How to Construct a Histogram (Polygon)? Identify the smallest and largest observed values, and choose a convenient range which includes the smallest and largest values. Divide the range into convenient intervals (also called classes or bins) (What is the optimal number of intervals?) Count the number of observations (or frequency of occurrences) that follow within each interval. For relative frequency histogram, calculate the relative frequency for each interval. Draw vertical bars with heights representing the frequency (frequency histogram) or the relative frequency (relative frequency histogram) Alternatively, draw a dot at the midpoint of each interval with height matching the frequency. The dots of all intervals are then connected by lines - frequency polygon
How to Construct a Cumulative Relative Frequency Polygon? Following Step 1-3 to determine the relative frequency for each interval Calculate the cumulative frequency for each interval Draw a dot at the midpoint of each interval with height matching the cumulative frequency. The dots of all intervals are then connected by lines - cumulative relative frequency polygon
Use Cumulative Relative Frequency Polygon? Example 1.1 (c) Suppose we have a batch of 1000 I-beams for building construction, and we want to find out the tensile strengths of these beams. In order to do so, we take at random a set of 10 beams from the batch and test their tensile strengths. The test results are 126, 128, 135, 146, 137, 142, 125, 131, 139, 141 What percent of (sampled) beams have a tensile strength less than 130? What is the tensile strength that is greater than or equal to the tensile strength of 95% of the sampled beams? (What is the 95th percentile of the tensile strength?)
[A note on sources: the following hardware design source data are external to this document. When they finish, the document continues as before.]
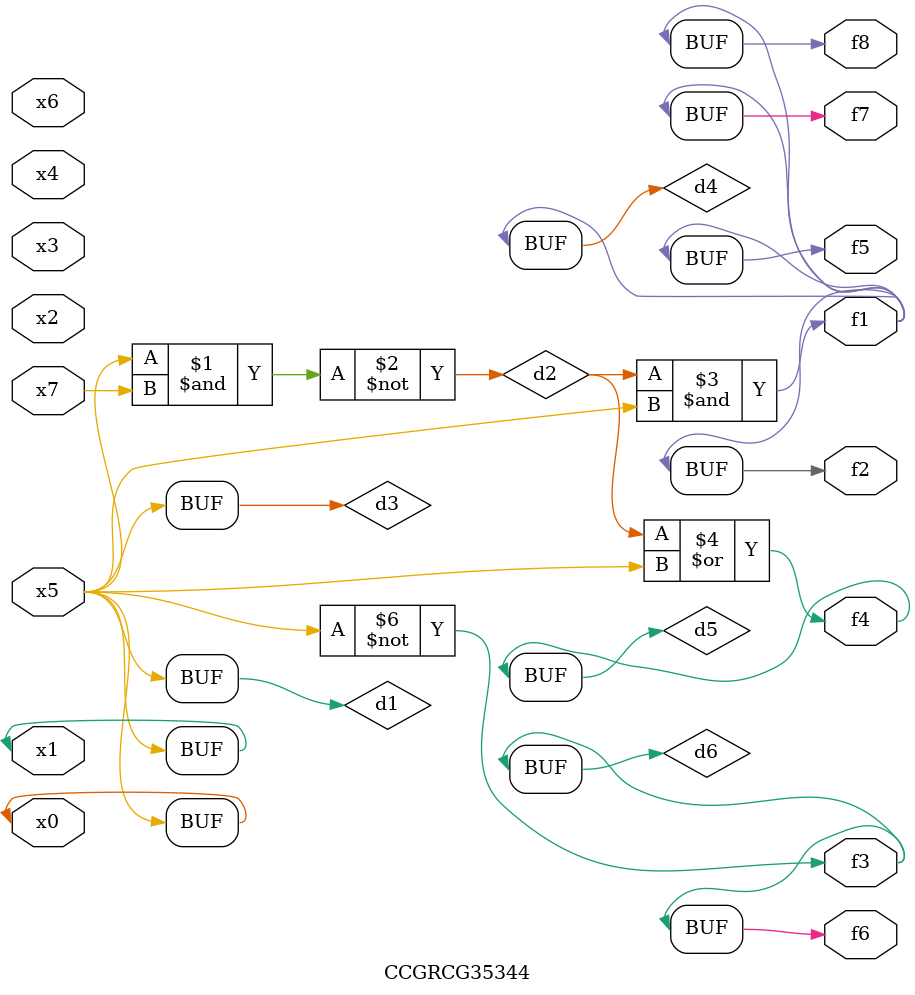
<source format=v>
module CCGRCG35344(
	input x0, x1, x2, x3, x4, x5, x6, x7,
	output f1, f2, f3, f4, f5, f6, f7, f8
);

	wire d1, d2, d3, d4, d5, d6;

	buf (d1, x0, x5);
	nand (d2, x5, x7);
	buf (d3, x0, x1);
	and (d4, d2, d3);
	or (d5, d2, d3);
	nor (d6, d1, d3);
	assign f1 = d4;
	assign f2 = d4;
	assign f3 = d6;
	assign f4 = d5;
	assign f5 = d4;
	assign f6 = d6;
	assign f7 = d4;
	assign f8 = d4;
endmodule

</source>
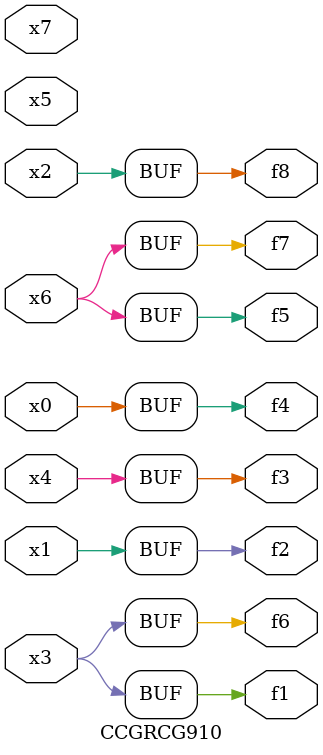
<source format=v>
module CCGRCG910(
	input x0, x1, x2, x3, x4, x5, x6, x7,
	output f1, f2, f3, f4, f5, f6, f7, f8
);
	assign f1 = x3;
	assign f2 = x1;
	assign f3 = x4;
	assign f4 = x0;
	assign f5 = x6;
	assign f6 = x3;
	assign f7 = x6;
	assign f8 = x2;
endmodule

</source>
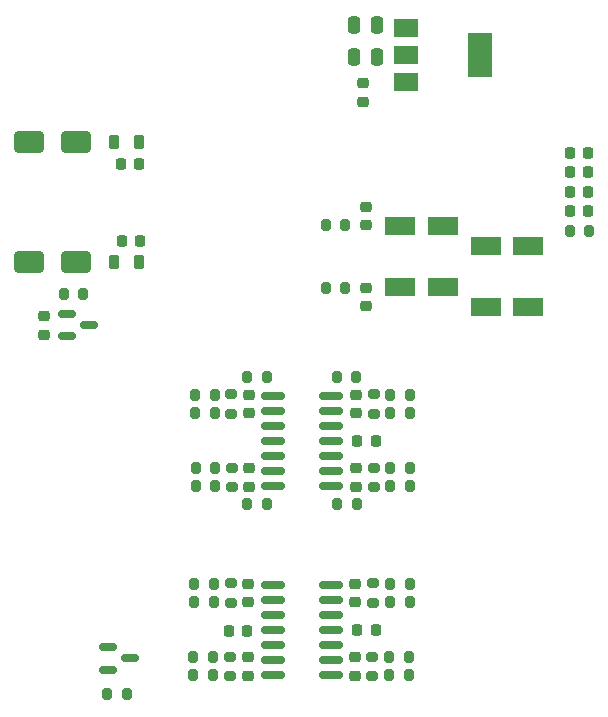
<source format=gbr>
%TF.GenerationSoftware,KiCad,Pcbnew,7.0.6-1.fc38*%
%TF.CreationDate,2023-08-24T19:35:41-07:00*%
%TF.ProjectId,s3gta_back,73336774-615f-4626-9163-6b2e6b696361,rev?*%
%TF.SameCoordinates,Original*%
%TF.FileFunction,Paste,Bot*%
%TF.FilePolarity,Positive*%
%FSLAX46Y46*%
G04 Gerber Fmt 4.6, Leading zero omitted, Abs format (unit mm)*
G04 Created by KiCad (PCBNEW 7.0.6-1.fc38) date 2023-08-24 19:35:41*
%MOMM*%
%LPD*%
G01*
G04 APERTURE LIST*
G04 Aperture macros list*
%AMRoundRect*
0 Rectangle with rounded corners*
0 $1 Rounding radius*
0 $2 $3 $4 $5 $6 $7 $8 $9 X,Y pos of 4 corners*
0 Add a 4 corners polygon primitive as box body*
4,1,4,$2,$3,$4,$5,$6,$7,$8,$9,$2,$3,0*
0 Add four circle primitives for the rounded corners*
1,1,$1+$1,$2,$3*
1,1,$1+$1,$4,$5*
1,1,$1+$1,$6,$7*
1,1,$1+$1,$8,$9*
0 Add four rect primitives between the rounded corners*
20,1,$1+$1,$2,$3,$4,$5,0*
20,1,$1+$1,$4,$5,$6,$7,0*
20,1,$1+$1,$6,$7,$8,$9,0*
20,1,$1+$1,$8,$9,$2,$3,0*%
G04 Aperture macros list end*
%ADD10RoundRect,0.250000X1.000000X0.650000X-1.000000X0.650000X-1.000000X-0.650000X1.000000X-0.650000X0*%
%ADD11RoundRect,0.200000X0.275000X-0.200000X0.275000X0.200000X-0.275000X0.200000X-0.275000X-0.200000X0*%
%ADD12RoundRect,0.200000X0.200000X0.275000X-0.200000X0.275000X-0.200000X-0.275000X0.200000X-0.275000X0*%
%ADD13RoundRect,0.200000X-0.200000X-0.275000X0.200000X-0.275000X0.200000X0.275000X-0.200000X0.275000X0*%
%ADD14RoundRect,0.250000X1.050000X0.550000X-1.050000X0.550000X-1.050000X-0.550000X1.050000X-0.550000X0*%
%ADD15RoundRect,0.200000X-0.275000X0.200000X-0.275000X-0.200000X0.275000X-0.200000X0.275000X0.200000X0*%
%ADD16RoundRect,0.225000X0.250000X-0.225000X0.250000X0.225000X-0.250000X0.225000X-0.250000X-0.225000X0*%
%ADD17RoundRect,0.225000X-0.250000X0.225000X-0.250000X-0.225000X0.250000X-0.225000X0.250000X0.225000X0*%
%ADD18RoundRect,0.225000X0.225000X0.250000X-0.225000X0.250000X-0.225000X-0.250000X0.225000X-0.250000X0*%
%ADD19R,2.000000X1.500000*%
%ADD20R,2.000000X3.800000*%
%ADD21RoundRect,0.218750X0.218750X0.381250X-0.218750X0.381250X-0.218750X-0.381250X0.218750X-0.381250X0*%
%ADD22RoundRect,0.225000X-0.225000X-0.250000X0.225000X-0.250000X0.225000X0.250000X-0.225000X0.250000X0*%
%ADD23RoundRect,0.218750X0.256250X-0.218750X0.256250X0.218750X-0.256250X0.218750X-0.256250X-0.218750X0*%
%ADD24RoundRect,0.250000X0.250000X0.475000X-0.250000X0.475000X-0.250000X-0.475000X0.250000X-0.475000X0*%
%ADD25RoundRect,0.150000X-0.587500X-0.150000X0.587500X-0.150000X0.587500X0.150000X-0.587500X0.150000X0*%
%ADD26RoundRect,0.250000X-1.000000X-0.650000X1.000000X-0.650000X1.000000X0.650000X-1.000000X0.650000X0*%
%ADD27RoundRect,0.150000X0.825000X0.150000X-0.825000X0.150000X-0.825000X-0.150000X0.825000X-0.150000X0*%
G04 APERTURE END LIST*
D10*
%TO.C,D2*%
X118459000Y-81153000D03*
X114459000Y-81153000D03*
%TD*%
D11*
%TO.C,R23*%
X131419600Y-126339600D03*
X131419600Y-124689600D03*
%TD*%
D12*
%TO.C,R19*%
X130009400Y-126288800D03*
X128359400Y-126288800D03*
%TD*%
D13*
%TO.C,R7*%
X145021800Y-102565200D03*
X146671800Y-102565200D03*
%TD*%
D14*
%TO.C,C15*%
X149450000Y-93400000D03*
X145850000Y-93400000D03*
%TD*%
D15*
%TO.C,R22*%
X131521200Y-118504200D03*
X131521200Y-120154200D03*
%TD*%
D12*
%TO.C,R32*%
X122706400Y-127888000D03*
X121056400Y-127888000D03*
%TD*%
D13*
%TO.C,R9*%
X145021800Y-110236000D03*
X146671800Y-110236000D03*
%TD*%
%TO.C,R26*%
X145009600Y-120091200D03*
X146659600Y-120091200D03*
%TD*%
D16*
%TO.C,C23*%
X142036800Y-120104200D03*
X142036800Y-118554200D03*
%TD*%
D17*
%TO.C,C13*%
X143002000Y-93472000D03*
X143002000Y-95022000D03*
%TD*%
%TO.C,C4*%
X142087600Y-102552200D03*
X142087600Y-104102200D03*
%TD*%
D18*
%TO.C,C9*%
X161798000Y-82042000D03*
X160248000Y-82042000D03*
%TD*%
D12*
%TO.C,R15*%
X134581400Y-111810800D03*
X132931400Y-111810800D03*
%TD*%
%TO.C,R2*%
X130161800Y-104089200D03*
X128511800Y-104089200D03*
%TD*%
D14*
%TO.C,C20*%
X156700000Y-95123000D03*
X153100000Y-95123000D03*
%TD*%
D18*
%TO.C,C8*%
X161798000Y-86995000D03*
X160248000Y-86995000D03*
%TD*%
D19*
%TO.C,U6*%
X146329000Y-76087000D03*
X146329000Y-73787000D03*
D20*
X152629000Y-73787000D03*
D19*
X146329000Y-71487000D03*
%TD*%
D15*
%TO.C,R10*%
X131572000Y-102502200D03*
X131572000Y-104152200D03*
%TD*%
D21*
%TO.C,FB1*%
X123791000Y-91313000D03*
X121666000Y-91313000D03*
%TD*%
D13*
%TO.C,R6*%
X145021800Y-104038400D03*
X146671800Y-104038400D03*
%TD*%
D17*
%TO.C,C24*%
X142036800Y-124751800D03*
X142036800Y-126301800D03*
%TD*%
D16*
%TO.C,C5*%
X142087600Y-110299800D03*
X142087600Y-108749800D03*
%TD*%
D12*
%TO.C,R4*%
X130212600Y-108762800D03*
X128562600Y-108762800D03*
%TD*%
%TO.C,R14*%
X134581400Y-101041200D03*
X132931400Y-101041200D03*
%TD*%
D13*
%TO.C,R1*%
X117373400Y-93980000D03*
X119023400Y-93980000D03*
%TD*%
D18*
%TO.C,C17*%
X123825000Y-89535000D03*
X122275000Y-89535000D03*
%TD*%
D12*
%TO.C,R30*%
X146659600Y-118567200D03*
X145009600Y-118567200D03*
%TD*%
D22*
%TO.C,C22*%
X131368800Y-122529600D03*
X132918800Y-122529600D03*
%TD*%
D23*
%TO.C,L1*%
X142748000Y-77724000D03*
X142748000Y-76149000D03*
%TD*%
D12*
%TO.C,R24*%
X141224000Y-93472000D03*
X139574000Y-93472000D03*
%TD*%
D11*
%TO.C,R11*%
X131622800Y-110349800D03*
X131622800Y-108699800D03*
%TD*%
D24*
%TO.C,C25*%
X143886000Y-71247000D03*
X141986000Y-71247000D03*
%TD*%
D15*
%TO.C,R12*%
X143611600Y-102502200D03*
X143611600Y-104152200D03*
%TD*%
D17*
%TO.C,C11*%
X132994400Y-118554200D03*
X132994400Y-120104200D03*
%TD*%
D14*
%TO.C,C19*%
X156700000Y-89916000D03*
X153100000Y-89916000D03*
%TD*%
D25*
%TO.C,Q1*%
X121109500Y-125791000D03*
X121109500Y-123891000D03*
X122984500Y-124841000D03*
%TD*%
D26*
%TO.C,D1*%
X114459000Y-91313000D03*
X118459000Y-91313000D03*
%TD*%
D12*
%TO.C,R33*%
X161861000Y-88646000D03*
X160211000Y-88646000D03*
%TD*%
D17*
%TO.C,C1*%
X115747800Y-95897400D03*
X115747800Y-97447400D03*
%TD*%
D27*
%TO.C,U2*%
X140041400Y-102616000D03*
X140041400Y-103886000D03*
X140041400Y-105156000D03*
X140041400Y-106426000D03*
X140041400Y-107696000D03*
X140041400Y-108966000D03*
X140041400Y-110236000D03*
X135091400Y-110236000D03*
X135091400Y-108966000D03*
X135091400Y-107696000D03*
X135091400Y-106426000D03*
X135091400Y-105156000D03*
X135091400Y-103886000D03*
X135091400Y-102616000D03*
%TD*%
D11*
%TO.C,R29*%
X143510000Y-126351800D03*
X143510000Y-124701800D03*
%TD*%
D18*
%TO.C,C18*%
X123749400Y-82956400D03*
X122199400Y-82956400D03*
%TD*%
D15*
%TO.C,R28*%
X143560800Y-118504200D03*
X143560800Y-120154200D03*
%TD*%
D12*
%TO.C,R18*%
X130060200Y-118567200D03*
X128410200Y-118567200D03*
%TD*%
D14*
%TO.C,C16*%
X149450000Y-88250000D03*
X145850000Y-88250000D03*
%TD*%
D18*
%TO.C,C10*%
X161798000Y-83693000D03*
X160248000Y-83693000D03*
%TD*%
D12*
%TO.C,R31*%
X146570200Y-126288800D03*
X144920200Y-126288800D03*
%TD*%
D24*
%TO.C,C27*%
X143891000Y-73914000D03*
X141991000Y-73914000D03*
%TD*%
D22*
%TO.C,C6*%
X142240000Y-106426000D03*
X143790000Y-106426000D03*
%TD*%
D13*
%TO.C,R16*%
X140500600Y-101041200D03*
X142150600Y-101041200D03*
%TD*%
D27*
%TO.C,U3*%
X140016000Y-118618000D03*
X140016000Y-119888000D03*
X140016000Y-121158000D03*
X140016000Y-122428000D03*
X140016000Y-123698000D03*
X140016000Y-124968000D03*
X140016000Y-126238000D03*
X135066000Y-126238000D03*
X135066000Y-124968000D03*
X135066000Y-123698000D03*
X135066000Y-122428000D03*
X135066000Y-121158000D03*
X135066000Y-119888000D03*
X135066000Y-118618000D03*
%TD*%
D12*
%TO.C,R3*%
X130161800Y-102565200D03*
X128511800Y-102565200D03*
%TD*%
D16*
%TO.C,C14*%
X143002000Y-88138000D03*
X143002000Y-86588000D03*
%TD*%
D12*
%TO.C,R25*%
X141224000Y-88138000D03*
X139574000Y-88138000D03*
%TD*%
D16*
%TO.C,C3*%
X133096000Y-110299800D03*
X133096000Y-108749800D03*
%TD*%
D12*
%TO.C,R5*%
X130212600Y-110286800D03*
X128562600Y-110286800D03*
%TD*%
D21*
%TO.C,FB2*%
X123791000Y-81153000D03*
X121666000Y-81153000D03*
%TD*%
D13*
%TO.C,R27*%
X144920200Y-124764800D03*
X146570200Y-124764800D03*
%TD*%
D22*
%TO.C,C21*%
X142227000Y-122428000D03*
X143777000Y-122428000D03*
%TD*%
D11*
%TO.C,R13*%
X143611600Y-110349800D03*
X143611600Y-108699800D03*
%TD*%
D17*
%TO.C,C2*%
X133045200Y-102552200D03*
X133045200Y-104102200D03*
%TD*%
D13*
%TO.C,R17*%
X140551400Y-111810800D03*
X142201400Y-111810800D03*
%TD*%
%TO.C,R21*%
X128359400Y-124764800D03*
X130009400Y-124764800D03*
%TD*%
%TO.C,R20*%
X128410200Y-120091200D03*
X130060200Y-120091200D03*
%TD*%
D25*
%TO.C,U1*%
X117678200Y-97561400D03*
X117678200Y-95661400D03*
X119553200Y-96611400D03*
%TD*%
D13*
%TO.C,R8*%
X145021800Y-108762800D03*
X146671800Y-108762800D03*
%TD*%
D18*
%TO.C,C7*%
X161798000Y-85344000D03*
X160248000Y-85344000D03*
%TD*%
D16*
%TO.C,C12*%
X132943600Y-126301800D03*
X132943600Y-124751800D03*
%TD*%
M02*

</source>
How to Summarise Data Numerically? Example 1.1 (d) Suppose we have a batch of 1000 I-beams for building construction, and we want to find out the tensile strengths of these beams. In order to do so, we take at random a set of 10 beams from the batch and test their tensile strengths. The test results are 126, 128, 135, 146, 137, 142, 125, 131, 139, 141 Suppose we have another batch of 1000 I-beams and we take a set of 10 beams from it for test. The test results are 126, 138, 125, 132, 127, 122, 121, 131, 129, 131 Which batch has a higher tensile strength in average? Which batch is more uniform or less varied? If the design standard stipulate that 95% of beams must have a minimum tensile strength of 122, which batch meets the standard? cumulative relative frequency polygon Percentile function
Problem with the Mean? Example 1.2: A small company employs four young engineers, who each earn $24,000, and the owner (also an engineer), who gets $114,000. Comment on the claim that on the average the company pays $42,000 to its engineers and, hence, is a good place to work.
Think About It: (for next lecture) For Example 1.1, suppose we pick at random another I-beam from the batch. What is the probability that the tensile strength of that beam is between 130 and 140? For Example 1.1, what should be the minimum number of observations (size of sample) in order to make our inferences credible? Suppose we throw a coin, what is the chance of getting head? Do we need observations in order to answer this question? How long should a left-turn bay be in order to accommodate left-turning traffic at over 95% of the signal cycles during peak period?